··· Data for review ···
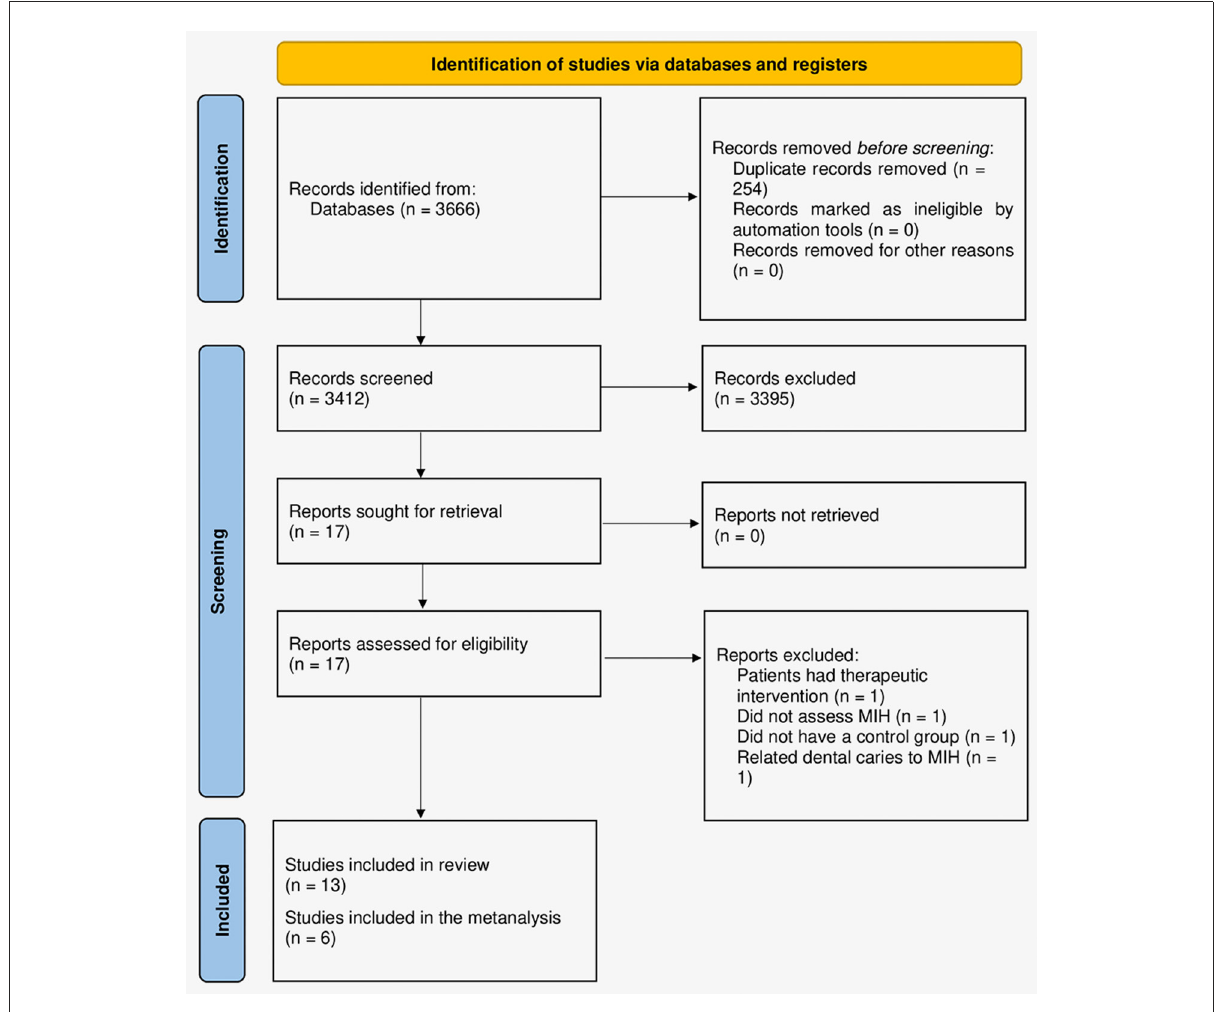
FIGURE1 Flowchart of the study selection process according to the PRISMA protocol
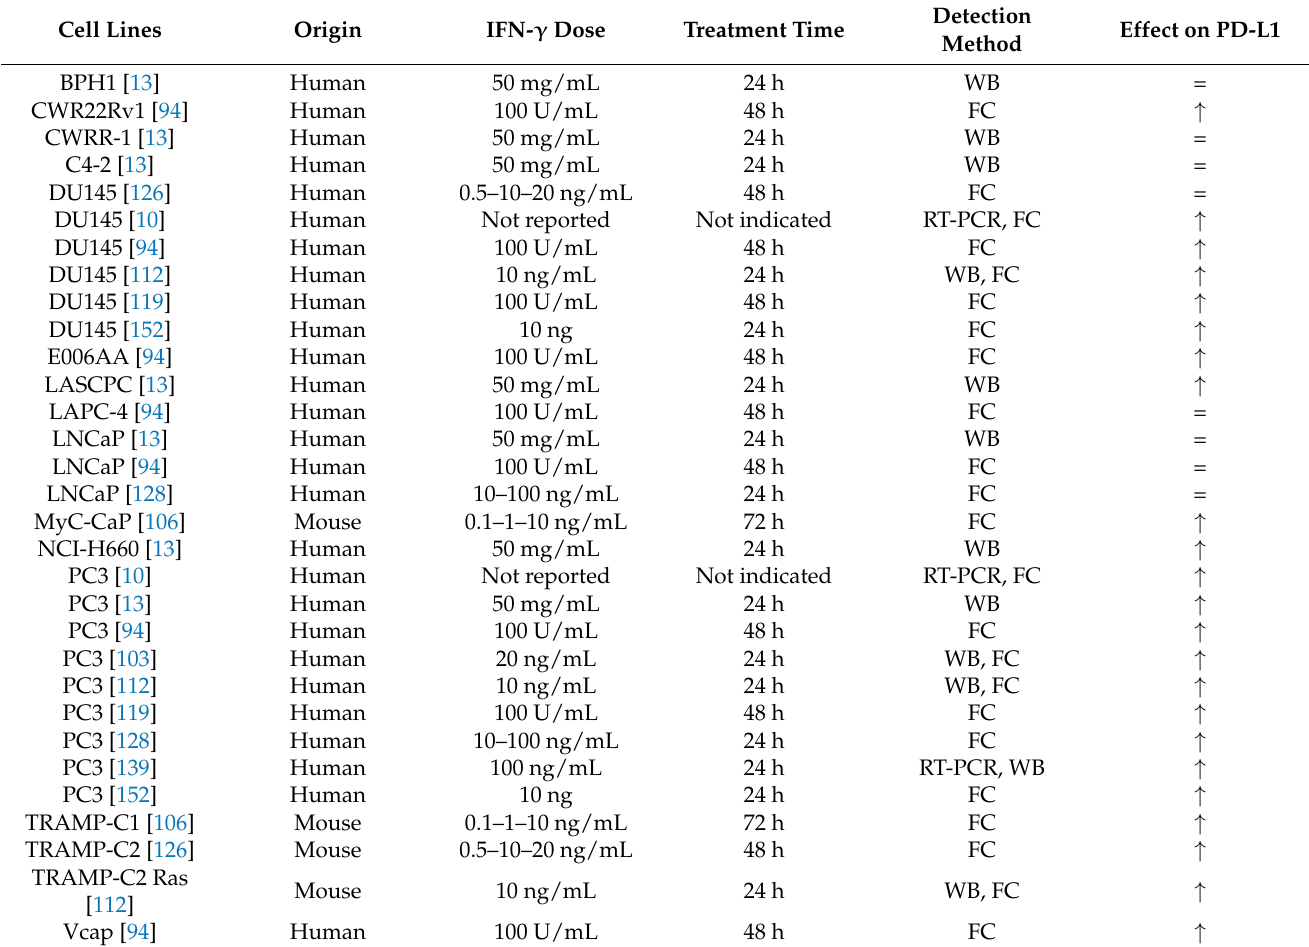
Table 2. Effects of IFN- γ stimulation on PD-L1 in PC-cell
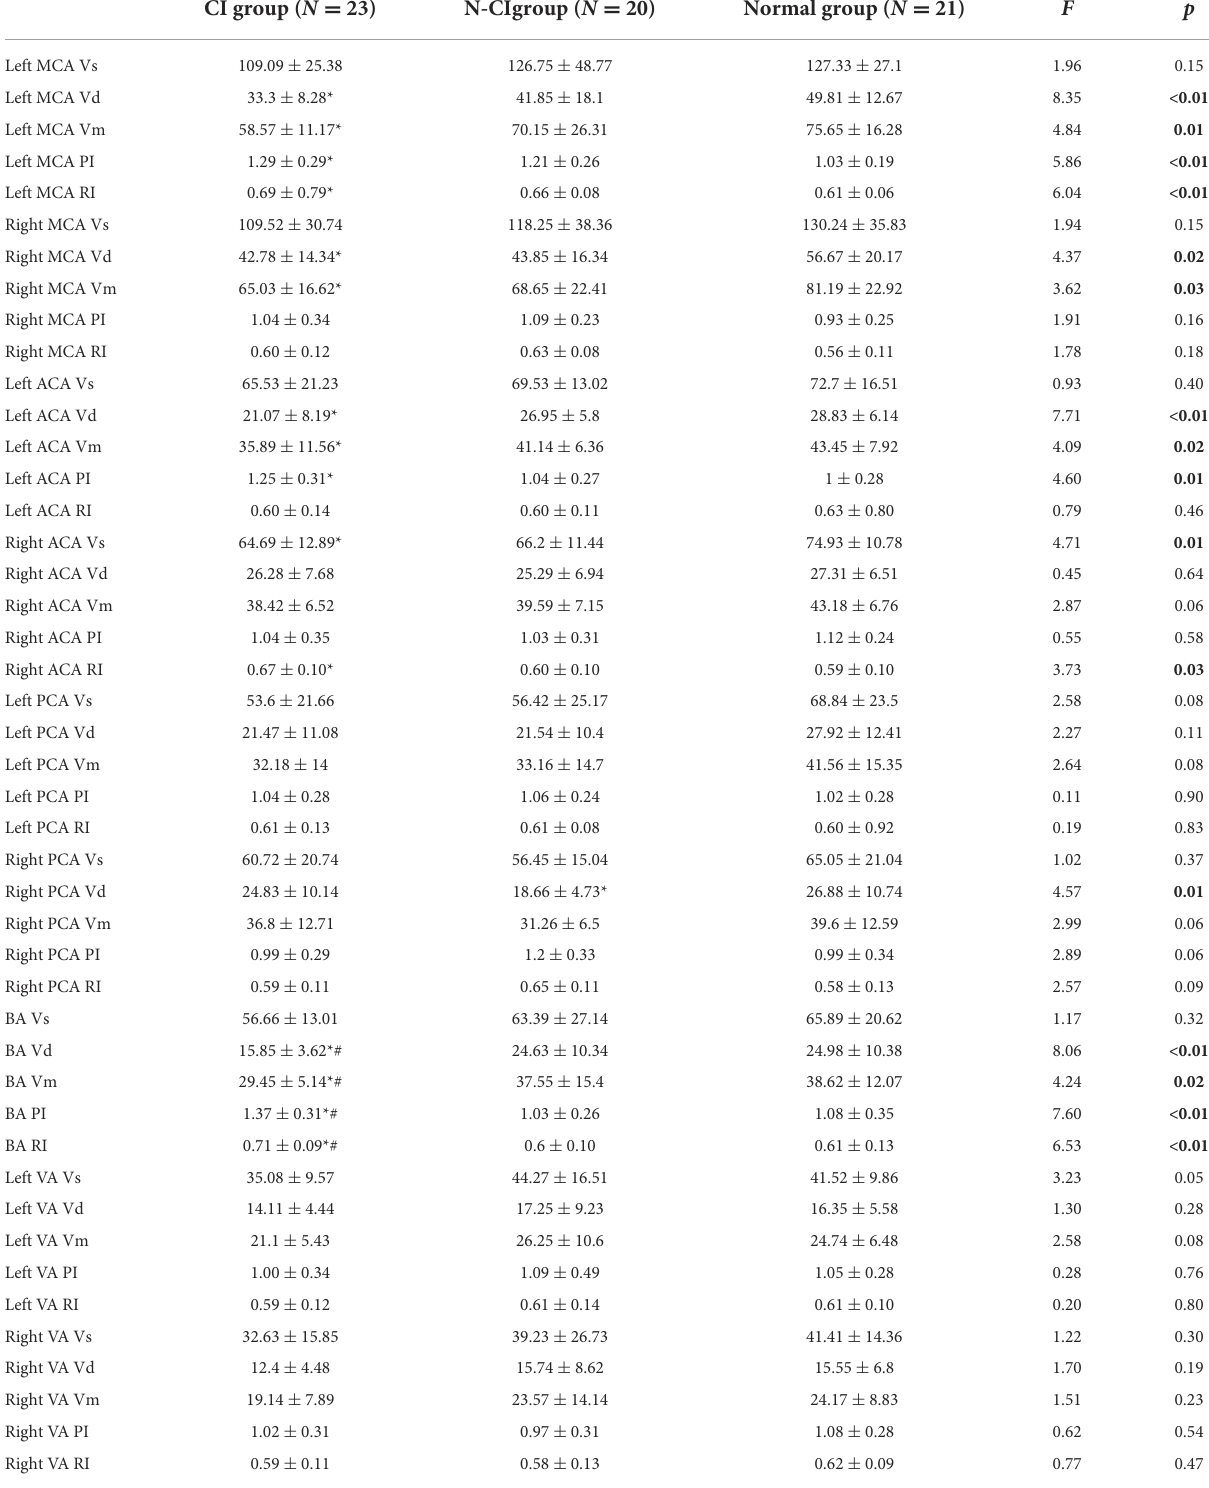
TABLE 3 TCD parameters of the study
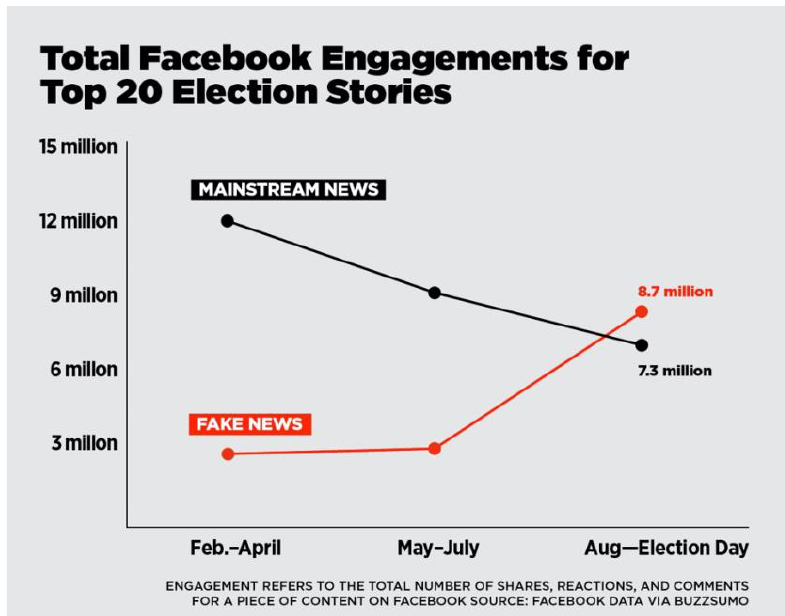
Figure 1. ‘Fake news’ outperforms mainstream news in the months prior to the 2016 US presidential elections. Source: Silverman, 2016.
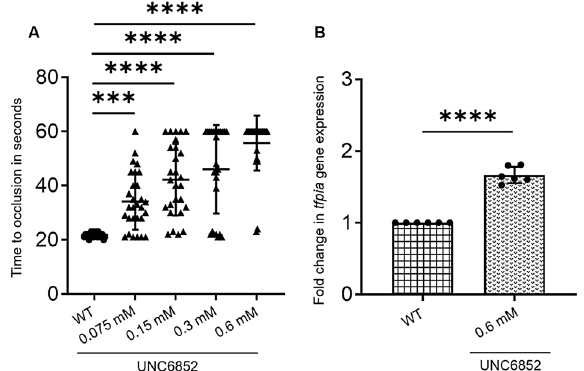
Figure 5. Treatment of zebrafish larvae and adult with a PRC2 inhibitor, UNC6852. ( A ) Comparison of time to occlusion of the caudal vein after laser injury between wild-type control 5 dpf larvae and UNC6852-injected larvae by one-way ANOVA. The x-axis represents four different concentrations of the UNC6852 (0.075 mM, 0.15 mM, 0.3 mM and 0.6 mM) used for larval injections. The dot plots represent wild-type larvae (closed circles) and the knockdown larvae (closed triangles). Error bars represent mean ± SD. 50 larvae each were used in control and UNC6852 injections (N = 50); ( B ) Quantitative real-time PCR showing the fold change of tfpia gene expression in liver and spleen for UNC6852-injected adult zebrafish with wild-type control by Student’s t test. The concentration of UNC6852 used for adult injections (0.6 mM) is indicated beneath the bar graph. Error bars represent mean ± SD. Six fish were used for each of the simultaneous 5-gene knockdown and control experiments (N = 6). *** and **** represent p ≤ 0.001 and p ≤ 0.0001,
···
Work to complete: Show every line of the data that includes the string "study".

Task answer:
FIGURE1 Flowchart of the study selection process according to the PRISMA protocol
TABLE 3 TCD parameters of the study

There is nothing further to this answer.